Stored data
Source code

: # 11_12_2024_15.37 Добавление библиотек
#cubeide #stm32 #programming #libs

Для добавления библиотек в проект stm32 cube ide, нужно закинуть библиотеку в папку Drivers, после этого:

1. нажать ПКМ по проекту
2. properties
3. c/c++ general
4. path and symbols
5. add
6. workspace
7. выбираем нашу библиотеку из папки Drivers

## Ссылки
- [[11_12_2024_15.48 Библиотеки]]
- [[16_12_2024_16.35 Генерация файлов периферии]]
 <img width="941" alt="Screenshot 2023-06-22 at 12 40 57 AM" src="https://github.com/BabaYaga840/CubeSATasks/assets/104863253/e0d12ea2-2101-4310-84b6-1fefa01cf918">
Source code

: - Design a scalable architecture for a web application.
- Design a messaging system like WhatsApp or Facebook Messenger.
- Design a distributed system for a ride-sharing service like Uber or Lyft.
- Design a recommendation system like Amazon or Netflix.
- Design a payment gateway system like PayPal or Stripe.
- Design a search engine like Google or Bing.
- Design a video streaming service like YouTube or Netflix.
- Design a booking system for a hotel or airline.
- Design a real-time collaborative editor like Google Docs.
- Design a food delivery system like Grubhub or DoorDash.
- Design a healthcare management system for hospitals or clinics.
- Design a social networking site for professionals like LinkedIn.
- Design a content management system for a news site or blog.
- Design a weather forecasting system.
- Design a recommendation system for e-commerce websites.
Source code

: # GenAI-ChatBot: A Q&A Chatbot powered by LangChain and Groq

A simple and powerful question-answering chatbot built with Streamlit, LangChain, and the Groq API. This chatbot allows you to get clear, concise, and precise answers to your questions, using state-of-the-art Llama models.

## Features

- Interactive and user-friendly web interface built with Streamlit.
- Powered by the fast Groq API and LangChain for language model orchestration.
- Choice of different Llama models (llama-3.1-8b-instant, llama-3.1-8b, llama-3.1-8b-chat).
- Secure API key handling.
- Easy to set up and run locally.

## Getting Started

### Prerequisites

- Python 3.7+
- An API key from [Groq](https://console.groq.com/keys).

*Problem to solve*. Update the data above by replacing each occurrence of "Design" with "Build", and reproduce all of it with no other changes.

*Exercise response*.
Source code

: # 11_12_2024_15.37 Добавление библиотек
#cubeide #stm32 #programming #libs

Для добавления библиотек в проект stm32 cube ide, нужно закинуть библиотеку в папку Drivers, после этого:

1. нажать ПКМ по проекту
2. properties
3. c/c++ general
4. path and symbols
5. add
6. workspace
7. выбираем нашу библиотеку из папки Drivers

## Ссылки
- [[11_12_2024_15.48 Библиотеки]]
- [[16_12_2024_16.35 Генерация файлов периферии]]
 <img width="941" alt="Screenshot 2023-06-22 at 12 40 57 AM" src="https://github.com/BabaYaga840/CubeSATasks/assets/104863253/e0d12ea2-2101-4310-84b6-1fefa01cf918">
Source code

: - Build a scalable architecture for a web application.
- Build a messaging system like WhatsApp or Facebook Messenger.
- Build a distributed system for a ride-sharing service like Uber or Lyft.
- Build a recommendation system like Amazon or Netflix.
- Build a payment gateway system like PayPal or Stripe.
- Build a search engine like Google or Bing.
- Build a video streaming service like YouTube or Netflix.
- Build a booking system for a hotel or airline.
- Build a real-time collaborative editor like Google Docs.
- Build a food delivery system like Grubhub or DoorDash.
- Build a healthcare management system for hospitals or clinics.
- Build a social networking site for professionals like LinkedIn.
- Build a content management system for a news site or blog.
- Build a weather forecasting system.
- Build a recommendation system for e-commerce websites.
Source code

: # GenAI-ChatBot: A Q&A Chatbot powered by LangChain and Groq

A simple and powerful question-answering chatbot built with Streamlit, LangChain, and the Groq API. This chatbot allows you to get clear, concise, and precise answers to your questions, using state-of-the-art Llama models.

## Features

- Interactive and user-friendly web interface built with Streamlit.
- Powered by the fast Groq API and LangChain for language model orchestration.
- Choice of different Llama models (llama-3.1-8b-instant, llama-3.1-8b, llama-3.1-8b-chat).
- Secure API key handling.
- Easy to set up and run locally.

## Getting Started

### Prerequisites

- Python 3.7+
- An API key from [Groq](https://console.groq.com/keys).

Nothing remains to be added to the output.